Sickle cell anemia is a blood disease. Healthy blood cells are shaped like donuts without a hole. These disc-shaped organisms are small, but contain our genetic code and, more importantly, our oxygen. Oxygen, as I’m sure you know, is what we breathe, and most times when our oxygen supply is put in jeopardy, so are our lives.

As the name suggests, sickle cell disease changes the shape of these once disc-like cells into that of crescent moons (or sickles). This reshaping makes it very difficult for blood cells’ hemoglobin to hold on to and circulate oxygen, and can also cause blockages in the circulatory system that can have fatal results.
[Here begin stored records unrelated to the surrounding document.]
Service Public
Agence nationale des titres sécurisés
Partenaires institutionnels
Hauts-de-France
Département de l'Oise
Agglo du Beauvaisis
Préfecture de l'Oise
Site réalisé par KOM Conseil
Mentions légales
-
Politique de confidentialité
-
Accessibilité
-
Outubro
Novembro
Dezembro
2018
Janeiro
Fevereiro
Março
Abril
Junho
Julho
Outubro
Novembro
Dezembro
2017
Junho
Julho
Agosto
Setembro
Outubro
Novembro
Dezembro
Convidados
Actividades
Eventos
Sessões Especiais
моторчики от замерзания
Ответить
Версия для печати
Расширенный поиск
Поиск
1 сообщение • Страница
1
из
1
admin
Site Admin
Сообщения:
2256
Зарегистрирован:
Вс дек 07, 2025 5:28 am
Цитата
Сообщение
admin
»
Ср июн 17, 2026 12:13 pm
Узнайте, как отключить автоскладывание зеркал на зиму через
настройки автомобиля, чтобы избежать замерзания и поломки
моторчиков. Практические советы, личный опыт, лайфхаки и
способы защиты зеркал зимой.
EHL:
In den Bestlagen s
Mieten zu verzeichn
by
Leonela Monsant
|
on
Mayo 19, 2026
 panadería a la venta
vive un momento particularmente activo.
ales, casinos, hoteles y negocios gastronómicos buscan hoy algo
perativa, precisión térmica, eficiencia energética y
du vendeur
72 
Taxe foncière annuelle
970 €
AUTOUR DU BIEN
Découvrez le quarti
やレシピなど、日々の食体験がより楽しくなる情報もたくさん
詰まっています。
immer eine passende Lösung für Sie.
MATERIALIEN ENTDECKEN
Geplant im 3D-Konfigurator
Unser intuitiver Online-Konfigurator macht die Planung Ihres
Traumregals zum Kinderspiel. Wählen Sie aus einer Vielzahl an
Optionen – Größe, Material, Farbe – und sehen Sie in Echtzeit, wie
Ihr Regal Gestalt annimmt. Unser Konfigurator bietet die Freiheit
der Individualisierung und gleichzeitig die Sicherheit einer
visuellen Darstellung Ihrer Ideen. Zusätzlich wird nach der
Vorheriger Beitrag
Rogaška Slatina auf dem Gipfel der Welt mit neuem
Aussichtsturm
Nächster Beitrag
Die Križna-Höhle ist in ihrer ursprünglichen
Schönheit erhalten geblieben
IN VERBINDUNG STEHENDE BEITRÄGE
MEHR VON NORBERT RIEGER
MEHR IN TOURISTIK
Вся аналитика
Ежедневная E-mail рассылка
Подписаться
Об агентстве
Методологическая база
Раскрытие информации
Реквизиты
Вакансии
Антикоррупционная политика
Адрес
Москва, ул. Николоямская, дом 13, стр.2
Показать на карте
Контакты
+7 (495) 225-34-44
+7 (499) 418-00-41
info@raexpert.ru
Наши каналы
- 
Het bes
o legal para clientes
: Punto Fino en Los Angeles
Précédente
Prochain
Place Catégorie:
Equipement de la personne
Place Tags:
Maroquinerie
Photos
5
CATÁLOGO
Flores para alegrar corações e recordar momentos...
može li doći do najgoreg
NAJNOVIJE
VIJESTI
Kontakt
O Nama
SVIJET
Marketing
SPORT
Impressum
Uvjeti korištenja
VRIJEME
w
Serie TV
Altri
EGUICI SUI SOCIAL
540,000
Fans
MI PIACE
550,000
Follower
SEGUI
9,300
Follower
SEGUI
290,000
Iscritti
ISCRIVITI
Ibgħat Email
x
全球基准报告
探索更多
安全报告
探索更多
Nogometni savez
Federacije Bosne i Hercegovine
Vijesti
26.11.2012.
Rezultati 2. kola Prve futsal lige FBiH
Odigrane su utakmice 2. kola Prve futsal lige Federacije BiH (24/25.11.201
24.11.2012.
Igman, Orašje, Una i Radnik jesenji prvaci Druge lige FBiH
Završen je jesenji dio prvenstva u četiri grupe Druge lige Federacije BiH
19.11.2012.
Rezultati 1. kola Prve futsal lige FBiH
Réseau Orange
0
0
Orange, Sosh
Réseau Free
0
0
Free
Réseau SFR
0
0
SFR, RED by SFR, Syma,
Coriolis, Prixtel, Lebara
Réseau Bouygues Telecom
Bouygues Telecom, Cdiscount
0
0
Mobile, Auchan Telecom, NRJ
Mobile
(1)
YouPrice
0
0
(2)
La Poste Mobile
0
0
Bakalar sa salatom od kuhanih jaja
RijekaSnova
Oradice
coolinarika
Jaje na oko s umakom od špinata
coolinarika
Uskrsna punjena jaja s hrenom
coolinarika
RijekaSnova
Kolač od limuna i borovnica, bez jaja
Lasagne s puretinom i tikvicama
Common symptoms of sickle cell anemia include:

  • Shortage of red blood cells, causing anemia
  • Bouts of “sickle pain” where congested parts of the circulatory system become swollen and inflamed, eliciting a throbbing/stabbing pain that is only abated by taking medication and/or increasing circulation
  • Swelling of hands and feet
  • Spleen and internal organ inflammation and damage, which can lead to frequent infections
  • Slowed growth and delayed puberty
  • Vision problems
  • Risk of stroke

Cannabis may not be a panacea for everyone, but its usefulness and versatility cater to many, including those suffering from sickle cell disease. Alongside the mood enhancing, uplifting, and euphoric effects, cannabis also has analgesic (pain relief) and anti-inflammatory (anti-swelling) properties that are particularly useful for sickle cell patients. These attributes lend themselves to people surviving sickle cell disease.